(Data items)
********************

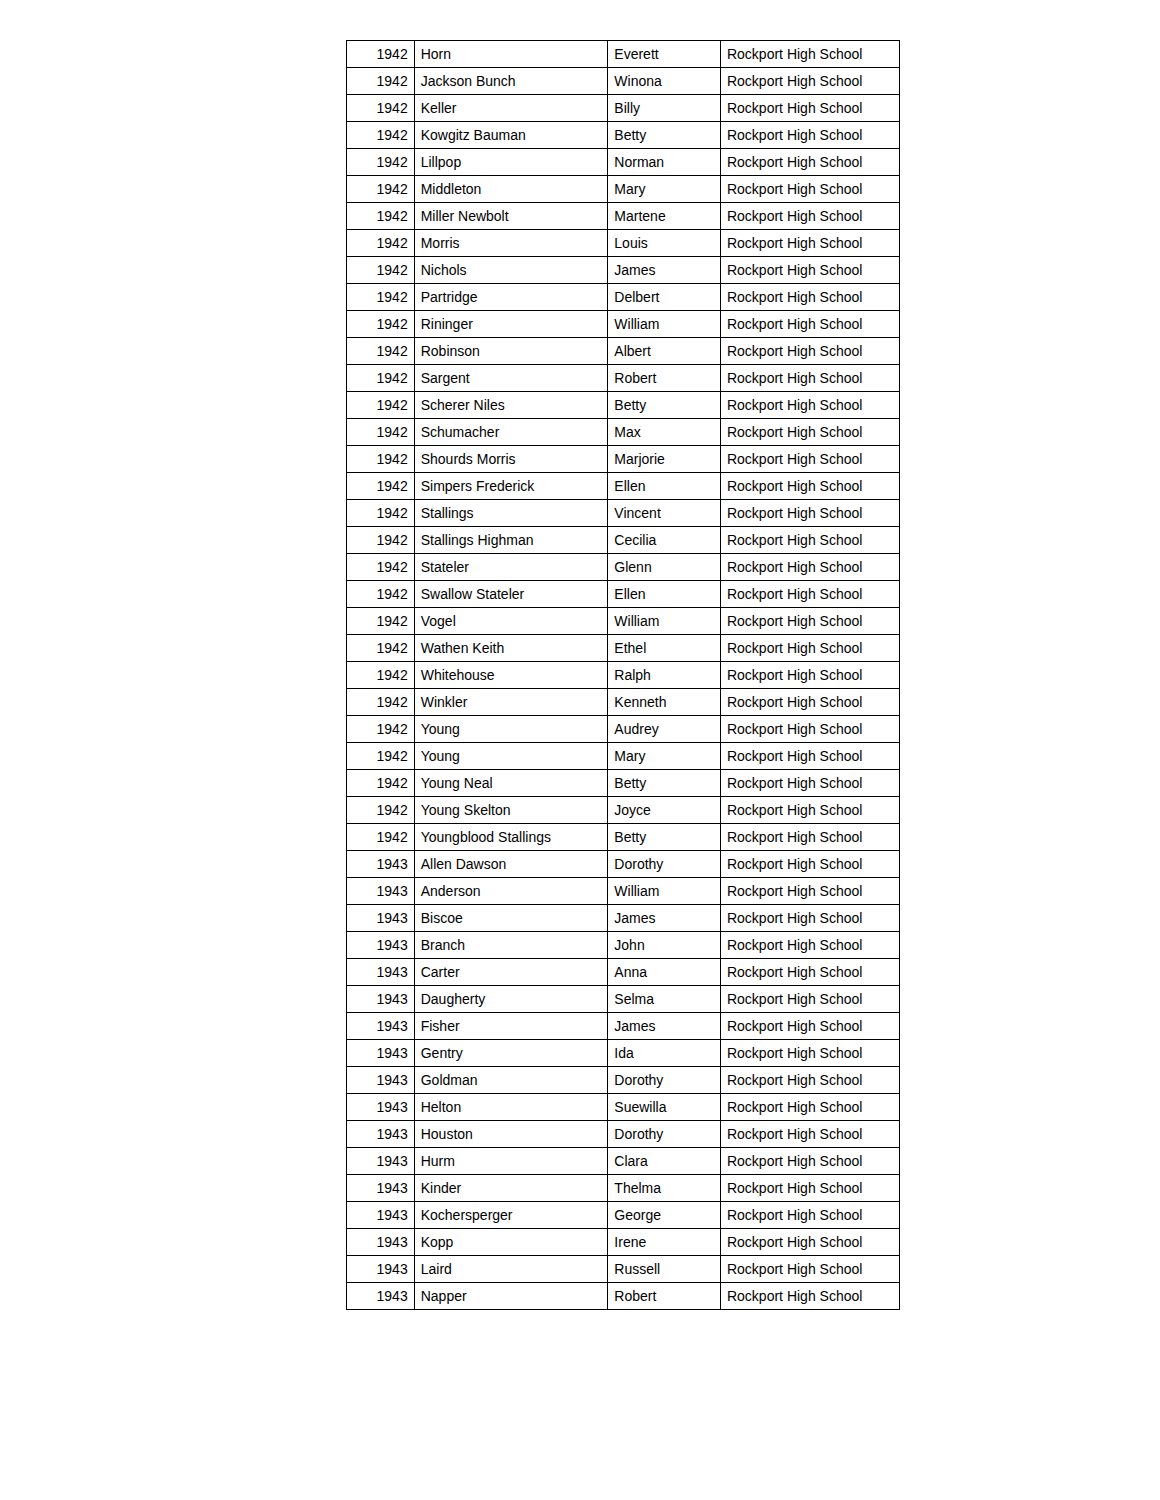| | 1942 | Horn | Everett | Rockport High School |
| | 1942 | Jackson Bunch | Winona | Rockport High School |
| | 1942 | Keller | Billy | Rockport High School |
| | 1942 | Kowgitz Bauman | Betty | Rockport High School |
| | 1942 | Lillpop | Norman | Rockport High School |
| | 1942 | Middleton | Mary | Rockport High School |
| | 1942 | Miller Newbolt | Martene | Rockport High School |
| | 1942 | Morris | Louis | Rockport High School |
| | 1942 | Nichols | James | Rockport High School |
| | 1942 | Partridge | Delbert | Rockport High School |
| | 1942 | Rininger | William | Rockport High School |
| | 1942 | Robinson | Albert | Rockport High School |
| | 1942 | Sargent | Robert | Rockport High School |
| | 1942 | Scherer Niles | Betty | Rockport High School |
| | 1942 | Schumacher | Max | Rockport High School |
| | 1942 | Shourds Morris | Marjorie | Rockport High School |
| | 1942 | Simpers Frederick | Ellen | Rockport High School |
| | 1942 | Stallings | Vincent | Rockport High School |
| | 1942 | Stallings Highman | Cecilia | Rockport High School |
| | 1942 | Stateler | Glenn | Rockport High School |
| | 1942 | Swallow Stateler | Ellen | Rockport High School |
| | 1942 | Vogel | William | Rockport High School |
| | 1942 | Wathen Keith | Ethel | Rockport High School |
| | 1942 | Whitehouse | Ralph | Rockport High School |
| | 1942 | Winkler | Kenneth | Rockport High School |
| | 1942 | Young | Audrey | Rockport High School |
| | 1942 | Young | Mary | Rockport High School |
| | 1942 | Young Neal | Betty | Rockport High School |
| | 1942 | Young Skelton | Joyce | Rockport High School |
| | 1942 | Youngblood Stallings | Betty | Rockport High School |
| | 1943 | Allen Dawson | Dorothy | Rockport High School |
| | 1943 | Anderson | William | Rockport High School |
| | 1943 | Biscoe | James | Rockport High School |
| | 1943 | Branch | John | Rockport High School |
| | 1943 | Carter | Anna | Rockport High School |
| | 1943 | Daugherty | Selma | Rockport High School |
| | 1943 | Fisher | James | Rockport High School |
| | 1943 | Gentry | Ida | Rockport High School |
| | 1943 | Goldman | Dorothy | Rockport High School |
| | 1943 | Helton | Suewilla | Rockport High School |
| | 1943 | Houston | Dorothy | Rockport High School |
| | 1943 | Hurm | Clara | Rockport High School |
| | 1943 | Kinder | Thelma | Rockport High School |
| | 1943 | Kochersperger | George | Rockport High School |
| | 1943 | Kopp | Irene | Rockport High School |
| | 1943 | Laird | Russell | Rockport High School |
| | 1943 | Napper | Robert | Rockport High School |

********************

## TASK
Every line that contains the string "Stateler" should be copied from the records.

## OUTPUT
| | 1942 | Stateler | Glenn | Rockport High School |
| | 1942 | Swallow Stateler | Ellen | Rockport High School |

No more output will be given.